On Saturday, I bumped into Rob at a “After Thanksgiving Party” and we discussed the use of X-Grey at Negiyo [1], at least, those parts of Negiyo email that Rob helps to manage.
The code, as is, won't work with their setup. First problem, the sheer volume of email—something like 100,000 connections per second. These are fed through two load balancers and farmed out to about 100 servers, so each server is responsible for 10,000 connections per second. While I suspect X-Grey can handle 10,000 connections per second, the major problem are the load balancers—there's just no guarantee that the load balancers will be consistent on which machine they send the connection to.
For instance, we have some machine, on IP (Internet Protocol) address 10.20.30.40 sending an email from alice@example.net to bob@negiyo.com. The load balancer will send that to server A, which doesn't find the tuple [10.20.30.40 , alice@example.net , bob@negiyo.com], stores it for later reference, and sends back “try again later.” Later, the machine at 10.20.30.40 tries sending the email again, only this time, the load balancer sends the connection to server B, which doesn't find the tuple, stores it, and sends back “try again later.” Lather, rinse, repeat until the sender gives up, or the load balancer manages to send the traffic to a machine that actually has the tuple stored.

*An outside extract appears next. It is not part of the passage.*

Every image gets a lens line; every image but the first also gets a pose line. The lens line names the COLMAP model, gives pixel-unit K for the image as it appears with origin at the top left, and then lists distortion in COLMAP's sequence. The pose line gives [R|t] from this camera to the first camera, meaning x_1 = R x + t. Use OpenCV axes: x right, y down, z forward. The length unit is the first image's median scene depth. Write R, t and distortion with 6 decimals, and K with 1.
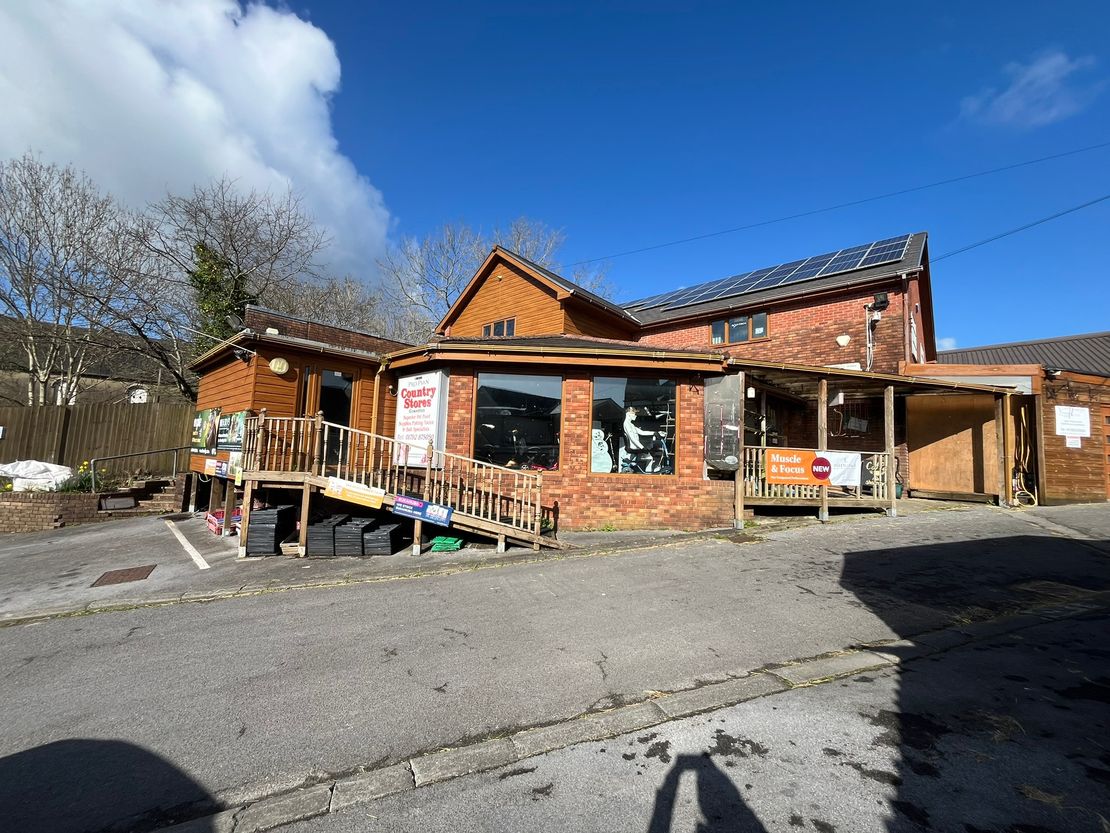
lens RADIAL K [[447.3, 0, 553.6], [0, 447.3, 420.0], [0, 0, 1]] dist [-0.002228, -0.000322]
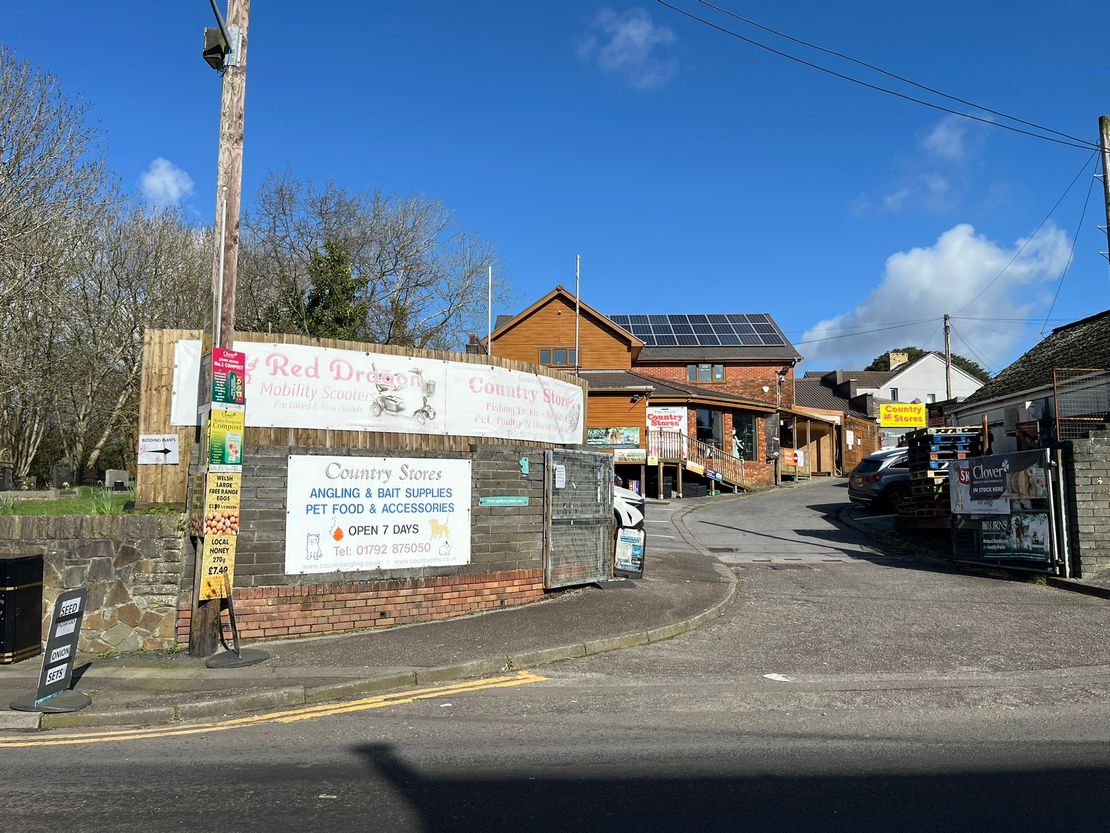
lens RADIAL K [[827.2, 0, 555.0], [0, 827.2, 416.5], [0, 0, 1]] dist [0.056673, -0.065178]
pose [[0.754097, 0.028955, 0.656125, -2.690167], [-0.027288, 0.999546, -0.012748, -0.008871], [-0.656196, -0.008291, 0.754545, -1.167200]]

There's just no way of knowing which server the load balancer will send the traffic to. So, we point all the servers to a single greylist server, which now has to handle 100,000 requests per second. Okay, so assuming X-Grey can handle that load (it's a real beefy box on a fat pipe), and given that we store greylisted tuples for six hours … carry the one … 2,160,000,000 tuples.
Blink.
Blink.
Okay, now that I'm actually doing the math instead of sitting around in a comfortable chair listening to Rob while chowing down on turkey and stuffing, I find it rather difficult to believe that Negiyo is getting around 8½ billion emails per day—even a billion per day is stretching my credibility. The worst we get at The Company is 8 per second, with an average hovering around 1.4 (or 122,540 per day, which I calculated twice, using two different statistics that are recorded). More believable is 100,000 per hour (or even up to 1,000,000 per hour, which is 11 emails per second).
I'll have to get back with Rob on this …